**YOUR GOAL**
Reproduce everything in the items from the line containing "VEZI TOATE ŞTIRILE PRIMĂRIEI" down to the line containing "У нас собственное", word for word and including both of those lines.

**DATA FOR ANALYSIS**
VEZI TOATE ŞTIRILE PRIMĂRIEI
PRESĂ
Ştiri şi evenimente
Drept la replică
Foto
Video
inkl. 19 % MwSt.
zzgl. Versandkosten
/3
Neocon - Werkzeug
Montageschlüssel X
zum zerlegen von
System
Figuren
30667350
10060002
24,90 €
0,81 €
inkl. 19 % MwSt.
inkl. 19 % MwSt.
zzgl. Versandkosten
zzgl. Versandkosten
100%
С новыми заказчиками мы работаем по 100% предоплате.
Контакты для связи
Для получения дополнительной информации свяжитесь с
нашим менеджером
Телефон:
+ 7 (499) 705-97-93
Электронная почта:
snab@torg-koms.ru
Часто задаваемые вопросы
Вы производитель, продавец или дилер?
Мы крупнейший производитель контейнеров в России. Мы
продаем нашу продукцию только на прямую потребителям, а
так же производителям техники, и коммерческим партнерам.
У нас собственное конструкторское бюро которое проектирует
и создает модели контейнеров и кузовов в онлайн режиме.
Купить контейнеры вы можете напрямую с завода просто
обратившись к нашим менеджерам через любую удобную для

---

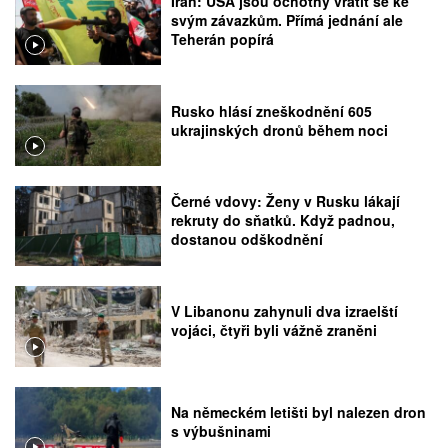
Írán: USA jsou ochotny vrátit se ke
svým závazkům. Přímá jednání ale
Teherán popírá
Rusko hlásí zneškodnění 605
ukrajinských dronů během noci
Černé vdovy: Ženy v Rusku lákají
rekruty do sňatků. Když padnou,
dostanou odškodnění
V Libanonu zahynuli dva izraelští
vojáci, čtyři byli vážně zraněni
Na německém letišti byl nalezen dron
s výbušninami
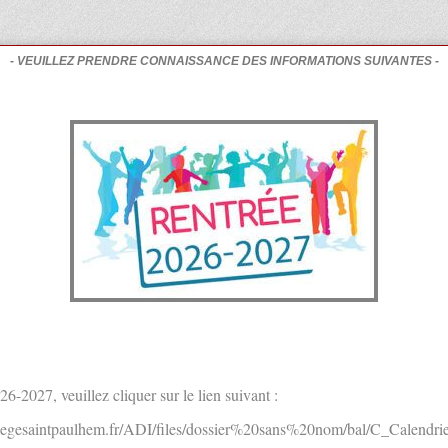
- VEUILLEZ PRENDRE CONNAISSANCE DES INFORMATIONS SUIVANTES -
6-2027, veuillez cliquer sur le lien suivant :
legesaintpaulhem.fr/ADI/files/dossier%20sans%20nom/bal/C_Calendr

**EXERCISE OUTPUT**
VEZI TOATE ŞTIRILE PRIMĂRIEI
PRESĂ
Ştiri şi evenimente
Drept la replică
Foto
Video
inkl. 19 % MwSt.
zzgl. Versandkosten
/3
Neocon - Werkzeug
Montageschlüssel X
zum zerlegen von
System
Figuren
30667350
10060002
24,90 €
0,81 €
inkl. 19 % MwSt.
inkl. 19 % MwSt.
zzgl. Versandkosten
zzgl. Versandkosten
100%
С новыми заказчиками мы работаем по 100% предоплате.
Контакты для связи
Для получения дополнительной информации свяжитесь с
нашим менеджером
Телефон:
+ 7 (499) 705-97-93
Электронная почта:
snab@torg-koms.ru
Часто задаваемые вопросы
Вы производитель, продавец или дилер?
Мы крупнейший производитель контейнеров в России. Мы
продаем нашу продукцию только на прямую потребителям, а
так же производителям техники, и коммерческим партнерам.
У нас собственное конструкторское бюро которое проектирует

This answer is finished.